### Excerpt provided
Tis funny what some folks think of as a hoard...


----------



## Steve L. (Feb 23, 2004)

texican said:


> Slacker!
> 
> Tis funny what some folks think of as a hoard...


 Yeah. I've got that many guns in my _car_!


----------



## Guest (Mar 24, 2011)

I wouldn't try to take any of HIS pizza boxes!


----------



## oldasrocks (Oct 27, 2006)

Not bad for a starter kit. If he adds this much every week he might catch up to the rest of us. I would suggest he buys some ammo too.


----------



## hunter63 (Jan 4, 2005)

Excessive---- Hoarding---- isn't that an Oxymoron?
Yeah, too many Pizza boxes....but a nice little collection getting started there.

Well, he looks young.....


----------



## Tad (Apr 2, 2003)

Well he has me beat, I am still working on one for every season. I start with the bow, getting a cross bow for Bday present this summer as they are legel here now, have a 30.06 for the northern zone, shotgun and muzzle loader. The pistol permit is in the works and my FIL has a Ruger .44 mag he is giveing me when I get it so it's a start!


----------



## pheasantplucker (Feb 20, 2007)

I probably have more firearms than I need, but I'll never have more than I want.


----------



## Ray (Dec 5, 2002)

### What is expected
Resume the forum thread on gun collections from the point at which it ends.

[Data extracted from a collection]

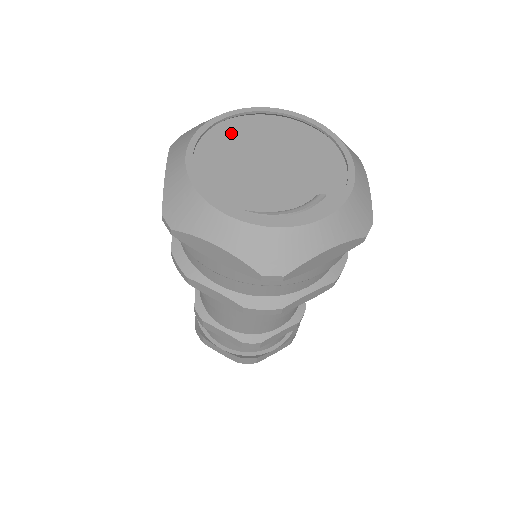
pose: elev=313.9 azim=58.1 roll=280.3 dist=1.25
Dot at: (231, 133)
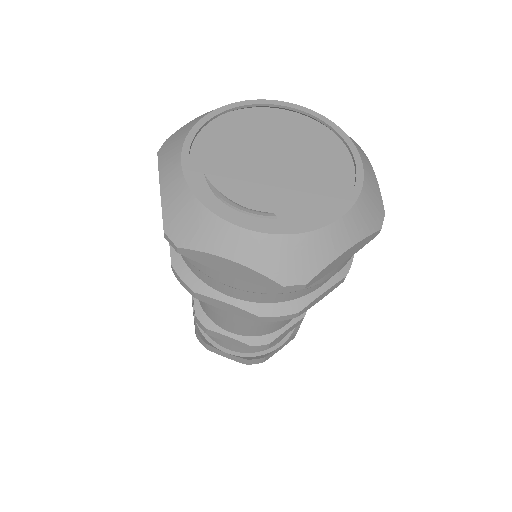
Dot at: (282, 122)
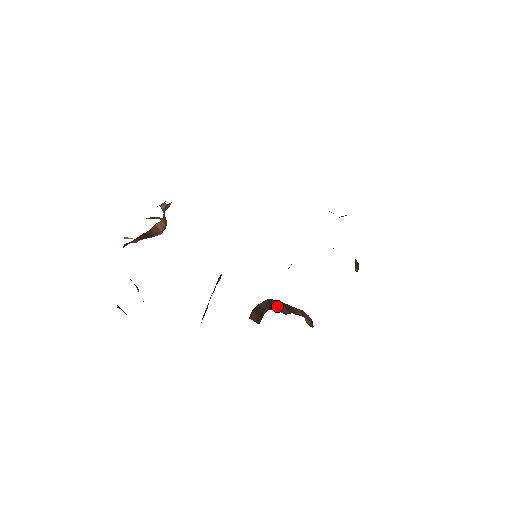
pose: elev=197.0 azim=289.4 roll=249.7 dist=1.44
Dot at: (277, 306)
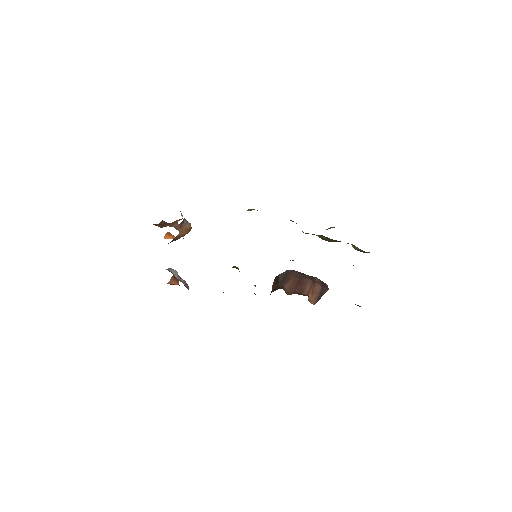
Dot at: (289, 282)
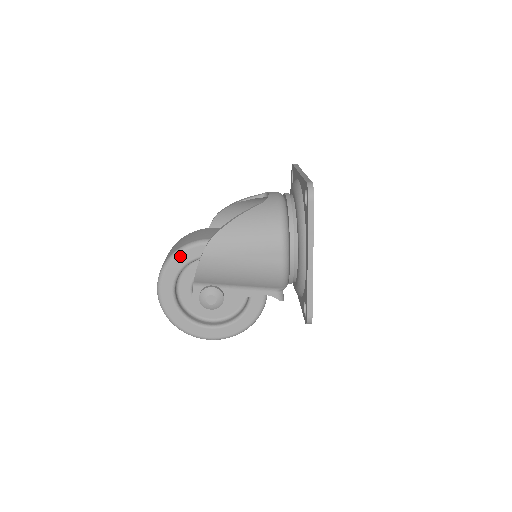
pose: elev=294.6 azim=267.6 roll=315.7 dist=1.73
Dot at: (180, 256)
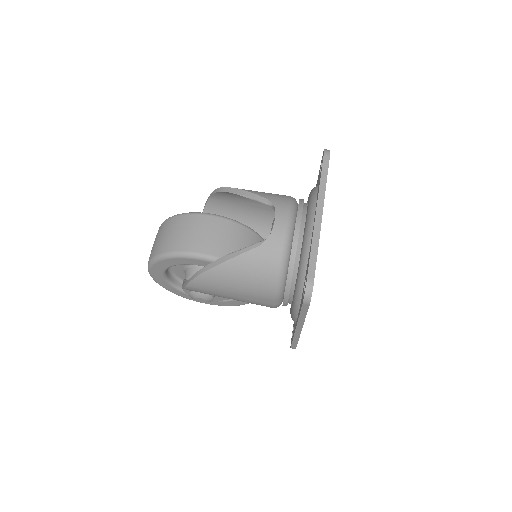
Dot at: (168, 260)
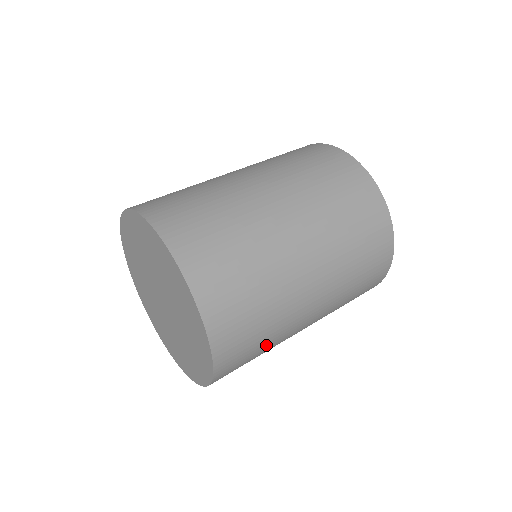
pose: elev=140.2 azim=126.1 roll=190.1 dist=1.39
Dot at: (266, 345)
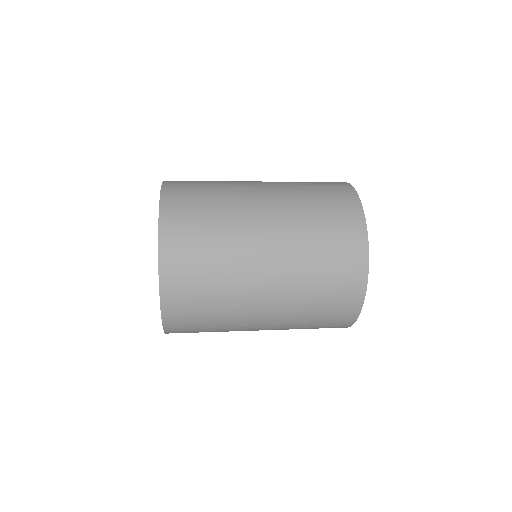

### The reply
you might be surprised to learn that homeland security has passed regulations about hording, and it seems if any one has more than 3 weeks of near anything its Hording, like food, ammo, water, air? it seems they found a clause in the Forestation act that allows the FED to OWN all water even in the sky before it hits the ground, and they can stop you from catching enough in a barrel to even drink, it is illegal to catch water off your roof, it already belongs to someone else down stream according to the US Government!. best wishes, ray


----------



## Our Little Farm (Apr 26, 2010)

:hysterical: Love it!


----------



## backwoodsman (Jan 21, 2010)

Guns dont eat anything.


----------



## thesedays (Feb 25, 2011)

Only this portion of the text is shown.